Task description
Transcribe every one of the lines below word for word, and leave the pictures out of your answer.

(Stored data)
Start of Block
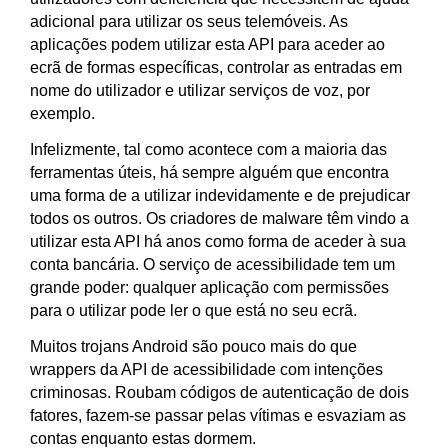
adicional para utilizar os seus telemóveis. As
aplicações podem utilizar esta API para aceder ao
ecrã de formas específicas, controlar as entradas em
nome do utilizador e utilizar serviços de voz, por
exemplo.
Infelizmente, tal como acontece com a maioria das
ferramentas úteis, há sempre alguém que encontra
uma forma de a utilizar indevidamente e de prejudicar
todos os outros. Os criadores de malware têm vindo a
utilizar esta API há anos como forma de aceder à sua
conta bancária. O serviço de acessibilidade tem um
grande poder: qualquer aplicação com permissões
para o utilizar pode ler o que está no seu ecrã.
Muitos trojans Android são pouco mais do que
wrappers da API de acessibilidade com intenções
criminosas. Roubam códigos de autenticação de dois
fatores, fazem-se passar pelas vítimas e esvaziam as
contas enquanto estas dormem.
End of Block
Answer space
adicional para utilizar os seus telemóveis. As
aplicações podem utilizar esta API para aceder ao
ecrã de formas específicas, controlar as entradas em
nome do utilizador e utilizar serviços de voz, por
exemplo.
Infelizmente, tal como acontece com a maioria das
ferramentas úteis, há sempre alguém que encontra
uma forma de a utilizar indevidamente e de prejudicar
todos os outros. Os criadores de malware têm vindo a
utilizar esta API há anos como forma de aceder à sua
conta bancária. O serviço de acessibilidade tem um
grande poder: qualquer aplicação com permissões
para o utilizar pode ler o que está no seu ecrã.
Muitos trojans Android são pouco mais do que
wrappers da API de acessibilidade com intenções
criminosas. Roubam códigos de autenticação de dois
fatores, fazem-se passar pelas vítimas e esvaziam as
contas enquanto estas dormem.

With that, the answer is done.